_Supplied text_

※ ※ ※

The text area and on-the-fly reflow-around-objects stuff is good though — another fast and smooth innovation in the traditional Xara style. Nice to see this available in the standard version of the software as well as ‘Pro’ now, too; the same goes for PDF and RAW import and multi-page. Meanwhile the ‘Pro’ version gets multi-CPU redraw support; this seems a bit like a core feature* to me rather than something that should be limited to Pro, but I guess with the other features migrating they have to find something to put in to justify the expensive version. (Personally I don't care, since Xtreme is already very fast at rendering with a single core.)

But really, the best bits in Xtreme 4.0 are the fixups they haven't trumpeted quite as loudly:

  • ‘Combine shapes’ boolean path operations are now completely accurate, instead of the nasty approximations it used to do before. Great to see this complaint attended to — I was halfway through going through the old Linux port code to work out how to fix this myself, out of frustration.
  • New ‘VHQ’ rendering mode with more anti-aliasing levels and, finally, proper bicubic filtering when bitmaps are reduced below their original size. This makes doing web graphics completely in Xara much easier: not so much need to export greater-than-actualsize and resample in a bitmap editor.
  • Lots more ‘unlocked’ live effect filters, so you can run the usual range of bitmap filtering stuff on fully-editable vector objects. Again, much less exporting to and from bitmap editors needed now.
  • A text tool that doesn't fall on its arse when you try to use Unicode and dead-keys with it (see above) and with a WYSIWYG font menu (which makes the nasty old font gallery thing redundant).

So what next for Xara? I'd like to hope for a few more vector tools before any further fripperies like the 3D extrude and panorama tools. A vector flood-fill should be nice and easy now that shape combining is accurate, and a 2D vector-extrude is essential, if only to justify the existence of the 3D bitmap-based one! Better snapping/inference would be nice (using highlighting similar to Vegas or Sketchup), but most of all the quirks of the path tool should be fixed.

※ ※ ※

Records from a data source
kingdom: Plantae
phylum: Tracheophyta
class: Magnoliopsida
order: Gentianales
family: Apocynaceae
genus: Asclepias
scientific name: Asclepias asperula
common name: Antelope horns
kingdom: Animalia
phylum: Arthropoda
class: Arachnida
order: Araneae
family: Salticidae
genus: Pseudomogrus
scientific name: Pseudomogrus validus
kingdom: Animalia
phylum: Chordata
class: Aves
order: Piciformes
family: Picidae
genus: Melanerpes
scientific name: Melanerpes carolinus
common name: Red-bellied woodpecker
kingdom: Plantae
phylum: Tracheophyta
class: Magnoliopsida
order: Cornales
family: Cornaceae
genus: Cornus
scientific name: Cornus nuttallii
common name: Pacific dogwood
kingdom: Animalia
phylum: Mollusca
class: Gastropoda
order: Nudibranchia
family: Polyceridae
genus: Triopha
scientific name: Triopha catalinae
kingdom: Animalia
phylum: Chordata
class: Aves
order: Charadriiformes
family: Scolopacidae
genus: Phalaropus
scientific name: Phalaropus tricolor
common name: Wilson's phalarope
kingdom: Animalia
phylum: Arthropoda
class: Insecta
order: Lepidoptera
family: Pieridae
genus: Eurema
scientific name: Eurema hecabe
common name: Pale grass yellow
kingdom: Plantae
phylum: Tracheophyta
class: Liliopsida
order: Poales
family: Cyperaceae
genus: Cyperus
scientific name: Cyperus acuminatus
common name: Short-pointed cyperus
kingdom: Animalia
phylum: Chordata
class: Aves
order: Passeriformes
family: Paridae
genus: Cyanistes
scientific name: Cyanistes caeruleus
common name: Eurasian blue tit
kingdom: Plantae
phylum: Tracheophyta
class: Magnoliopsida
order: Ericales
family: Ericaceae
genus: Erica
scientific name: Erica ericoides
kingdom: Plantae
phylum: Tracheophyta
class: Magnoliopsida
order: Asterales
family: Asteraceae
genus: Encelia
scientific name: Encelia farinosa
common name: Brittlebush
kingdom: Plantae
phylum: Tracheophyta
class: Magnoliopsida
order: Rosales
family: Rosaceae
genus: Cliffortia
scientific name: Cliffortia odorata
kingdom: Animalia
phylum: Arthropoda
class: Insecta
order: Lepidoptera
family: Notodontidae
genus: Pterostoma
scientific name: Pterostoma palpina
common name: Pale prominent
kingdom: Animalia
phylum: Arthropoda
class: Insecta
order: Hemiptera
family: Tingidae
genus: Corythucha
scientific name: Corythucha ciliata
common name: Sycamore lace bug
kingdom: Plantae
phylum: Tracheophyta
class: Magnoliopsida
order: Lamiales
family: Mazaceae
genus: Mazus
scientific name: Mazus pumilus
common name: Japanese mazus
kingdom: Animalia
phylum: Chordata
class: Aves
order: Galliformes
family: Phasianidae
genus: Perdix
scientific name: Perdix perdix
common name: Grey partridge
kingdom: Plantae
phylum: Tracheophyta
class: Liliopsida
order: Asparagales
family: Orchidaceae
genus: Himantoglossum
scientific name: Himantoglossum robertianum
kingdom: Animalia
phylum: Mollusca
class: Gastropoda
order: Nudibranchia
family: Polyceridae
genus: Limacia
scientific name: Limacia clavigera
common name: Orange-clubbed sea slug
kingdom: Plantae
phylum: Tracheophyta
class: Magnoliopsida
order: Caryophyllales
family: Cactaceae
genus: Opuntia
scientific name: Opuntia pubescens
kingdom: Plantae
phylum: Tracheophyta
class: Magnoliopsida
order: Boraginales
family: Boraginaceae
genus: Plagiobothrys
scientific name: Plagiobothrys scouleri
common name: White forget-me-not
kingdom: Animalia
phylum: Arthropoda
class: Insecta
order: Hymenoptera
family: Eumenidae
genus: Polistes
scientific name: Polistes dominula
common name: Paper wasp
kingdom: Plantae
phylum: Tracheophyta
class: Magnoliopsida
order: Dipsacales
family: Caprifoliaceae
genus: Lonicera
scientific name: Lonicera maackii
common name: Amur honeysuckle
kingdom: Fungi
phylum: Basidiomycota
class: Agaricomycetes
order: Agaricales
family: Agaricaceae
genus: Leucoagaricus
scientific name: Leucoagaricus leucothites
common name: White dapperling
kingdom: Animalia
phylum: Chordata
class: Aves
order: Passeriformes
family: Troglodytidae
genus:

※ ※ ※

_Written request_
Reproduce the passage of the Xara Xtreme review above word for word, from "But really, the" to "editors needed now.".

_Result of this exercise_
But really, the best bits in Xtreme 4.0 are the fixups they haven't trumpeted quite as loudly:

  • ‘Combine shapes’ boolean path operations are now completely accurate, instead of the nasty approximations it used to do before. Great to see this complaint attended to — I was halfway through going through the old Linux port code to work out how to fix this myself, out of frustration.
  • New ‘VHQ’ rendering mode with more anti-aliasing levels and, finally, proper bicubic filtering when bitmaps are reduced below their original size. This makes doing web graphics completely in Xara much easier: not so much need to export greater-than-actualsize and resample in a bitmap editor.
  • Lots more ‘unlocked’ live effect filters, so you can run the usual range of bitmap filtering stuff on fully-editable vector objects. Again, much less exporting to and from bitmap editors needed now.